Washington, DC – Overriding objections from its own Office Of Inspector General, the U.S. Environmental Protection Agency is set to allow the State of Michigan to conduct “open market trading” in air pollution credits, according to documents released today by Public Employees for Environmental Responsibility (PEER). Rather than improve air quality, internal reviews indicate that the Michigan plan will simply mask increased pollution, hobble enforcement and legitimize regulatory evasion.
In an internal memo dated April 5, J. Rick Beusse, the Director for Program Evaluation on Air Quality Issues for the EPA Inspector General, wrote to Jeffrey Holmstead, the agency’s top air regulator, complaining that “EPA indicated that it intends to approve Michigan’s OMT (open market trading) program” despite unaddressed weaknesses. More than three quarters of Michigan’s most important credits are generated not by improvements in pollution control but by plant closures. The memo highlighted this issue:
“While in Michigan, we observed that approximately 23 percent of the State’s total open market emissions credits generated – and 80 percent of its volatile organic compound (VOC) emission credits generated – have resulted from shutdowns…under Michigan OMT rules, when permitted sources close facility operations in Michigan and receive emissions credits for shutdowns, these same or similar facility operations may be restarted in other states…”
“EPA is desperate to embrace any market-based plan, even one that doesn’t work,” commented PEER Executive Director Jeff Ruch, pointing to the agency’s embarrassment following the sudden collapse of New Jersey’s open market program in February just as EPA was poised to approve it. “Until EPA tightens the rules, open market trading will just be a giant shell game played at the expense of public health.”

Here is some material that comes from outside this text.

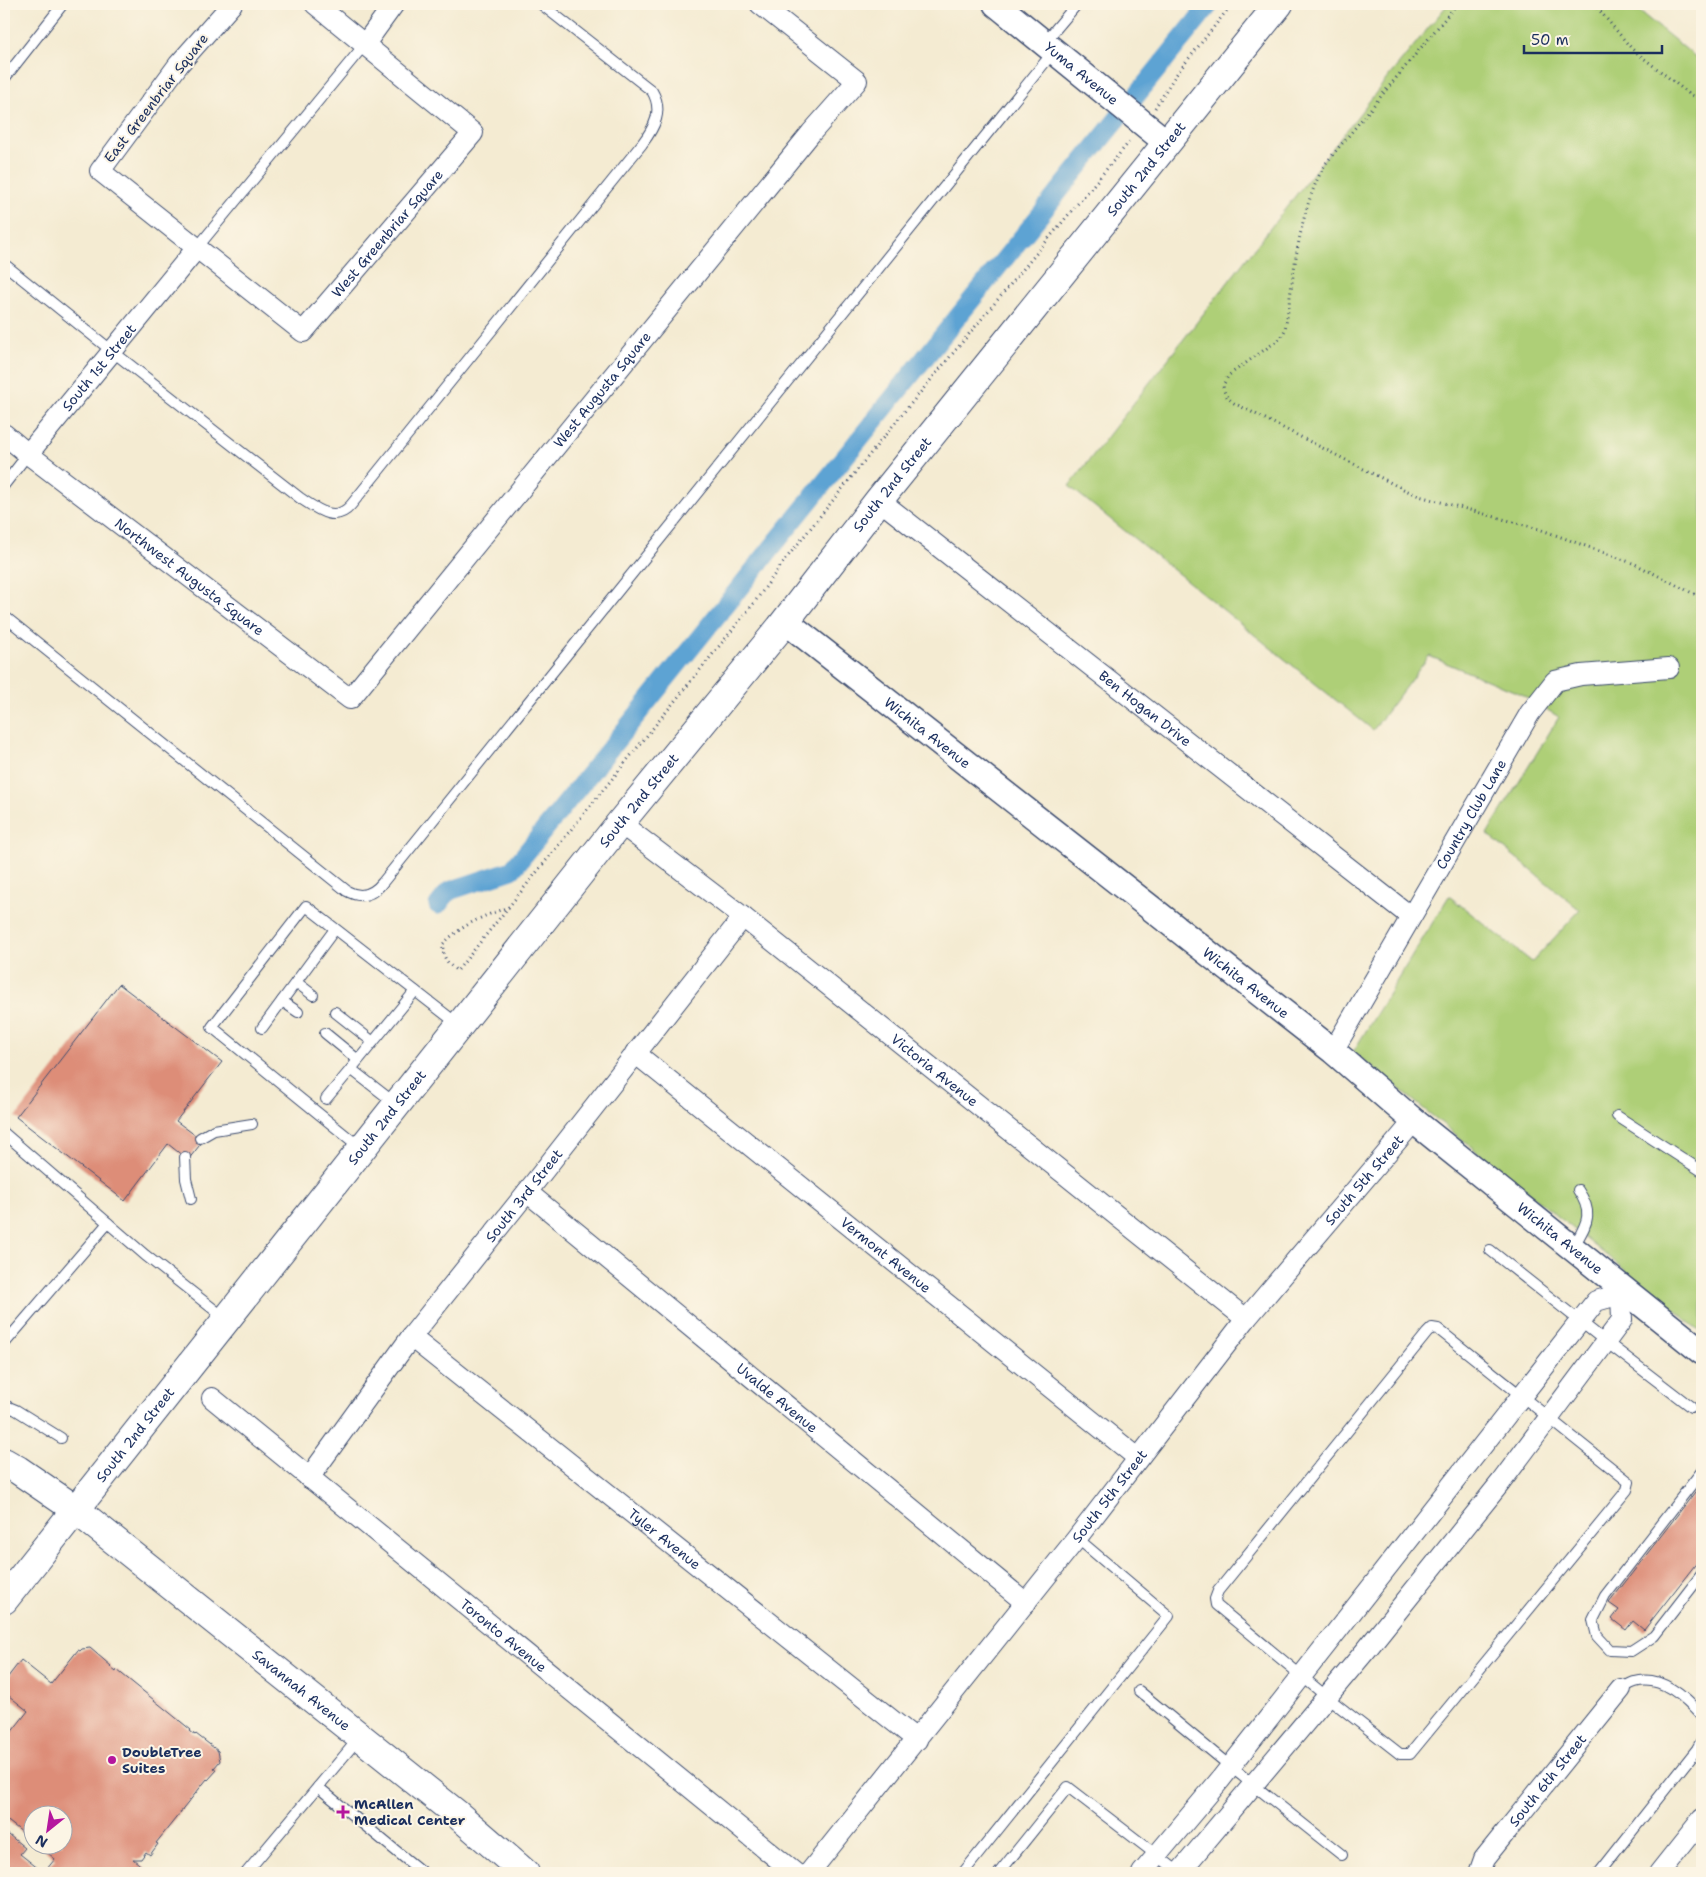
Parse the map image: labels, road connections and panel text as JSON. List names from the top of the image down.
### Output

Unlike traditional “cap-and-trade” plans, open market trading does not cap emissions yet it grants industries wide latitude to create, buy and sell emissions reduction credits across industrial sectors, pollution sources and even different pollutants. For example, under open market trading a company could increase its “smokestack” pollution by removing mobile pollution sources such as old cars or converting diesel buses to hydrogen.
The EPA Inspector General is currently investigating pending OMT plans following a complaint filed last year by PEER and the New Jersey Sierra Club. Last May, twenty major environmental groups petitioned EPA Administrator Christie Todd Whitman to fix an array of technical and regulatory problems before approving any OMT programs.